■ **ACTIONS TO TAKE**
1/ According to the passage on the naturalization of alien seamen, what two privileges did Congress intend to confer on seamen?
2/ Copy from the passage on the naturalization of alien seamen the section from "In so far as" up to and including "all of them.".
3/ Carry on the passage on the naturalization of alien seamen from its last sentence.

■ **PASSAGE TO READ**
------

It is clear from this statement that Congress intended to confer two distinct rights or privileges upon seamen, as well as the other aliens mentioned in the subdivision: First, the privilege of coming in without the usual delays; and, secondly, without proof of residence within the United States for a period of five years. It will be noticed that the report of the committee does not mention the limitation which appears in the statute, that petitioner, if he can, must prove five years’ residence. Some support is also lent to the view that this limitation may have been inserted inadvertently from the fact that such a limitation does not appear in any of the previous acts relating to the admission of alien soldiers and seamen (see R. S. § 2174, Comp. Stat. Ann. 1916, § 4357), while in another part of the committee report from which I have just quoted it is stated that subdivision 7 was intended as a general codification of the several exemptions that are extended to aliens who serve in the military and naval forces and in the American merchant marine.

In so far as it introduces a new element into the right of alien seamen to be naturalized, this section is certainly more than a mere codification of existing statutes. But as the language of the statute in this respect is unambiguous, we cannot go beyond its letter to ascertain the true intent of Congress. We are, however, for the reasons above stated, entitled to go beyond the words of the statute, to ascertain whether or not Congress intended that only those aliens who were unable to prove five years’ residence within the United States should file their petitions under the seventh subdivision. And, to repeat, the committee report to which reference has been made shows that Congress intended to grant several privileges to these classes of aliens, and. that the right to claim any one privilege was not conditioned upon the right to claim all of them.

------

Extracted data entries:
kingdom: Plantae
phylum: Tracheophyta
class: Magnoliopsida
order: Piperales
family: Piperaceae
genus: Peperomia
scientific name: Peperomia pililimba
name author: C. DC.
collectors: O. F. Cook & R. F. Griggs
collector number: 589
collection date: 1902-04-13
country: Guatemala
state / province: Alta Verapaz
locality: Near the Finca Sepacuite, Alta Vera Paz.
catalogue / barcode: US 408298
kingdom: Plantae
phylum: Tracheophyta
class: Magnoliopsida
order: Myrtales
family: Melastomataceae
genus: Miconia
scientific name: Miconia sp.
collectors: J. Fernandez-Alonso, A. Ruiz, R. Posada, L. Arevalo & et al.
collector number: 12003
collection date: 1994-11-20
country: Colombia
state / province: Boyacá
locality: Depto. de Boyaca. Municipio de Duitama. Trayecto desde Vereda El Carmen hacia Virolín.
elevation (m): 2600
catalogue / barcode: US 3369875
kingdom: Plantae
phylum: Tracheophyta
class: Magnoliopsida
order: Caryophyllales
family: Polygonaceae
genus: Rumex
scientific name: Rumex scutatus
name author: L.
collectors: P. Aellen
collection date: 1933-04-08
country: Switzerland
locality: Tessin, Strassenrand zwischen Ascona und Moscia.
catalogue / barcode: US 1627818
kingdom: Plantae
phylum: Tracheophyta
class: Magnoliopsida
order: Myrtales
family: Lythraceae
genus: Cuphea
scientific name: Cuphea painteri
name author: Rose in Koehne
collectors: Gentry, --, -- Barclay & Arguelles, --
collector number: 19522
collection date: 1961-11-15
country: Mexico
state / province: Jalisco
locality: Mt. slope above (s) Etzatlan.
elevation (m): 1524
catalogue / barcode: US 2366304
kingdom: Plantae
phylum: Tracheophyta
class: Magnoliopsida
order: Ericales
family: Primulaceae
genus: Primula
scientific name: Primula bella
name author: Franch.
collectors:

------

■ **RESPONSES**
1/ The privilege of coming in without the usual delays, and the privilege of doing so without proof of residence within the United States for a period of five years.

2/
In so far as it introduces a new element into the right of alien seamen to be naturalized, this section is certainly more than a mere codification of existing statutes. But as the language of the statute in this respect is unambiguous, we cannot go beyond its letter to ascertain the true intent of Congress. We are, however, for the reasons above stated, entitled to go beyond the words of the statute, to ascertain whether or not Congress intended that only those aliens who were unable to prove five years’ residence within the United States should file their petitions under the seventh subdivision. And, to repeat, the committee report to which reference has been made shows that Congress intended to grant several privileges to these classes of aliens, and. that the right to claim any one privilege was not conditioned upon the right to claim all of them.

3/
It may well be that, under the facts of the instant case, petitioner does not come within the spirit of the act, and that he would not be put *228to any hardship if he were required to file under the general law; but, as this court has held that a ferryboat engaged in interstate commerce is a merchant vessel -within the meaning of subdivision 7, petitioner falls within the letter of the subdivision, and of course is entitled to its benefits.

The petitioner having failed to produce at the hearing two witnesses who have known him for five years, and it having appeared at the examination that he could have done so, the petition is dismissed, but, for the reasons above stated, without prejudice to the petitioner’s filing a new petition under subdivision 7.